**Ausgangstext**

Frage an Hans-Christian Ströbele von Musiol D. bezüglich Finanzen
Sehr geehrter Herr Ströbele
Durch das Steuerverkürzungsbekämpfungsgesetz vom 19.12.2001 wurde eine Regelung eingeführt, die alle Unternehmen in Deutschland betrifft. Mit dem neu geschaffenen Änderungsparagraphen § 27b UStG wurde eine Rechtsgrundlage geschaffen, mit deren Hilfe Finanzbeamte „ohne vorherige Ankündigung und ausserhalb einer Aussenprüfung Grundstücke und Räume von Personen, die eine gewerbliche oder berufliche Tätigkeit selbständig ausüben, während der Geschäfts- und Arbeitszeiten betreten (dürfen), um Sachverhalte festzustellen, die für die Besteuerung erheblich sein können“. Dieser Vorgang wird als „Umsatzsteuer-Nachschau“ bezeichnet. Dieser § 27b UStG betrifft alle Gewerbetreibende oder beruflich Selbständige.
Mit dem Einführen des Änderungsgesetzes § 27b in das UStG ist das UStG 1999 zu einer Ermächtigungsgrundlage gemacht worden, die auch bewirkt, dass in das Grundrecht der Unverletzlichkeit der Wohnung i.S.v. Art. 13 GG eingegriffen wird.
Dem § 27b UStG 1999 fehlt es jedoch an Hinweisen, betreffend diese
Einschränkung des Grundrechtes in Art 13 GG. Das Zitiergebot nach Art. 19 II GG wird somit nicht erfüllt.

**Material**
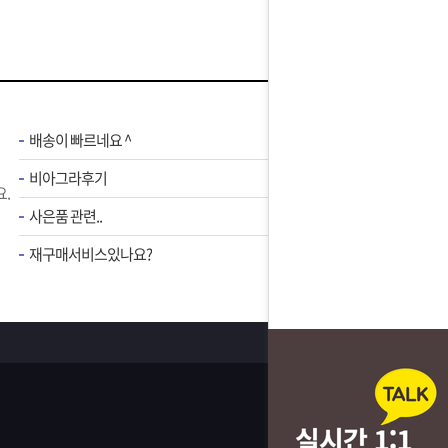
배송이 빠르네요 ^
비아그라후기
.
사은품 관련..
재구매서비스있나요?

**Aufgabe 1**
Von welchem Tag stammt laut dem Text zu § 27b UStG das Steuerverkürzungsbekämpfungsgesetz?
**Aufgabe 2**
Schreib den Text zu § 27b UStG nach seinem letzten Satz weiter.

**Lösung 1**
Vom 19.12.2001.

**Lösung 2**
Nachdem der im Jahre 2001 eingeführte Änderungsparagraph § 27b UStG das Grundrecht der Unverletzlichkeit der Wohnung im Sinne vom Art. 13 GG einschränkt und nachdem der Gesetzgeber aus welchen Gründen auch immer versäumt hat auf diesen Grundrechtseingriff entsprechend dem Zitiergebot aus Art. 19 II GG hinzuweisen, ergibt sich die:
"Nichtigkeit des gesamten Umsatzsteuergesetzes 1999"
Diese Nichtigkeit kann nicht mehr durch ein Gericht oder das
Bundesverfassungsgericht festgestellt werden, sondern diese ist bereits in der juristischen Sekunde des Inkrafttretens des Änderungsgesetzes in § 27 b UStG eingetreten.
Ist meine Ausführung korrekt, und wenn ja, warum wird dagegen nichts getan?
Mit besten Grüßen
Musiol
Sehr geehrter Herr Musiol,
die von Ihnen aufgeworfene Frage, ob § 27 b UStG wegen Verstosses gegen das Zitiergebot nichtig ist, ist in der steuerrechtswissenschaftlichen Literatur sehr umstritten, wie Sie wohl wissen. Viele Steuerrechts-Kommentare verneinen dies. Das Niedersächsisches Finanzgericht hat die Frage offen gelassen (Urteil vom 19.12.2007 - Gz. 5 K 377/07 -); die Nichtzulassungsbeschwerde dagegen ist beim Bundesfinanzhof anhängig (Gz: XI B 24/08).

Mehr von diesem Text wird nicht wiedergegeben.